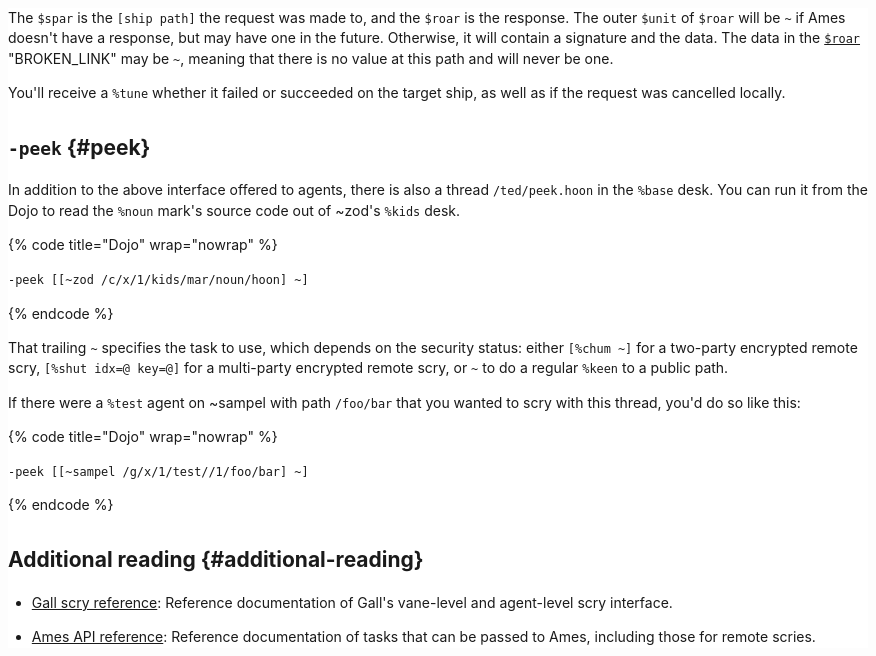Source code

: The `$spar` is the `[ship path]` the request was made to, and the `$roar` is the response. The outer `$unit` of `$roar` will be `~` if Ames doesn't have a response, but may have one in the future. Otherwise, it will contain a signature and the data. The data in the [`$roar`](../../../system/kernel/ames/reference/data-types.md#roar) "BROKEN_LINK" may be `~`, meaning that there is no value at this path and will never be one.

You'll receive a `%tune` whether it failed or succeeded on the target ship, as well as if the request was cancelled locally.

## `-peek` {#peek}

In addition to the above interface offered to agents, there is also a thread `/ted/peek.hoon` in the `%base` desk. You can run it from the Dojo to read the `%noun` mark's source code out of ~zod's `%kids` desk.

{% code title="Dojo" wrap="nowrap" %}

```
-peek [[~zod /c/x/1/kids/mar/noun/hoon] ~]
```

{% endcode %}

That trailing `~` specifies the task to use, which depends on the security status: either `[%chum ~]` for a two-party encrypted remote scry, `[%shut idx=@ key=@]` for a multi-party encrypted remote scry, or `~` to do a regular `%keen` to a public path.

If there were a `%test` agent on ~sampel with path `/foo/bar` that you wanted to scry with this thread, you'd do so like this:

{% code title="Dojo" wrap="nowrap" %}

```
-peek [[~sampel /g/x/1/test//1/foo/bar] ~]
```

{% endcode %}

## Additional reading {#additional-reading}

- [Gall scry reference](../../../urbit-os/kernel/gall/reference/scry.md): Reference documentation of Gall's vane-level and agent-level scry interface.

- [Ames API reference](../../../urbit-os/kernel/ames/reference/tasks.md): Reference documentation of tasks that can be passed to Ames, including those for remote scries.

───

In your copy, restate the data above word for word but leave out any picture.

# Solution to this exercise
Source code

: The `$spar` is the `[ship path]` the request was made to, and the `$roar` is the response. The outer `$unit` of `$roar` will be `~` if Ames doesn't have a response, but may have one in the future. Otherwise, it will contain a signature and the data. The data in the [`$roar`](../../../system/kernel/ames/reference/data-types.md#roar) "BROKEN_LINK" may be `~`, meaning that there is no value at this path and will never be one.

You'll receive a `%tune` whether it failed or succeeded on the target ship, as well as if the request was cancelled locally.

## `-peek` {#peek}

In addition to the above interface offered to agents, there is also a thread `/ted/peek.hoon` in the `%base` desk. You can run it from the Dojo to read the `%noun` mark's source code out of ~zod's `%kids` desk.

{% code title="Dojo" wrap="nowrap" %}

```
-peek [[~zod /c/x/1/kids/mar/noun/hoon] ~]
```

{% endcode %}

That trailing `~` specifies the task to use, which depends on the security status: either `[%chum ~]` for a two-party encrypted remote scry, `[%shut idx=@ key=@]` for a multi-party encrypted remote scry, or `~` to do a regular `%keen` to a public path.

If there were a `%test` agent on ~sampel with path `/foo/bar` that you wanted to scry with this thread, you'd do so like this:

{% code title="Dojo" wrap="nowrap" %}

```
-peek [[~sampel /g/x/1/test//1/foo/bar] ~]
```

{% endcode %}

## Additional reading {#additional-reading}

- [Gall scry reference](../../../urbit-os/kernel/gall/reference/scry.md): Reference documentation of Gall's vane-level and agent-level scry interface.

- [Ames API reference](../../../urbit-os/kernel/ames/reference/tasks.md): Reference documentation of tasks that can be passed to Ames, including those for remote scries.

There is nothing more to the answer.